A release from the university notes that the team randomly assigned 131 older adults with osteoarthritis to either the “Sit ‘N’ Fit Chair Yoga©” program developed by Kristine Lee or a health education program. Participants attended 45-minute sessions twice a week for eight weeks. Researchers measured pain, pain interference (how it affects one’s life), balance, gait speed, fatigue and functional ability, before, during and after the sessions.
Results from the study found that participants in the chair yoga group, compared to those in the health education program, showed a greater reduction in pain and pain interference during their sessions, and that reduction in pain interference lasted for about three months after the 8-week chair yoga program was completed. The 8-week chair yoga program also was associated with reductions in fatigue and improvement in gait speed during the study session, but not post session.
The release quotes Juyoung Park, Ph.D., co-author and co-principal investigator of the study, as saying. “With osteoarthritis-associated pain, there is interference in everyday living, limiting functional and social activities as well as diminishing life enjoyment. The effect of pain on everyday living is most directly captured by pain interference, and our findings demonstrate that chair yoga reduced pain interference in everyday activities.” Dr. Park is Hartford Geriatric Social Work Faculty Scholar and an associate professor in FAU’s College for Design and Social Inquiry.

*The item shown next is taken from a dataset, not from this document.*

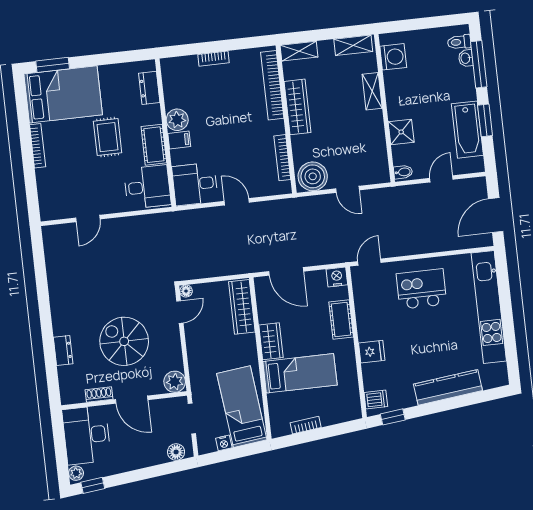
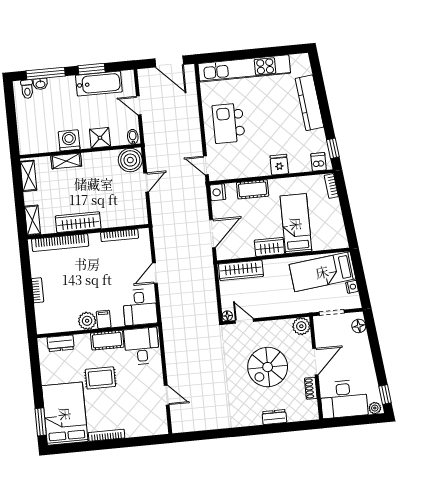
washing machine: (393, 57) -> (69, 140), moved
boiler: (313, 176) -> (130, 160), moved
bookcase: (306, 425) -> (331, 186), moved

Regular exercise has proven to help relieve osteoarthritis pain, however, the ability to participate in exercise declines with age, and many dropout before they can even receive benefits. Although the Arthritis Foundation recommends yoga to reduce joint pain, improve flexibility and balance, and reduce stress and tension, many older adults cannot participate in standing exercises because of lack of muscle strength, pain and balance as well as the fear of falling due to impaired balance. Chair yoga is practiced sitting in a chair or standing while holding the chair for support, and is well suited to older adults who cannot participate in standing yoga or exercise.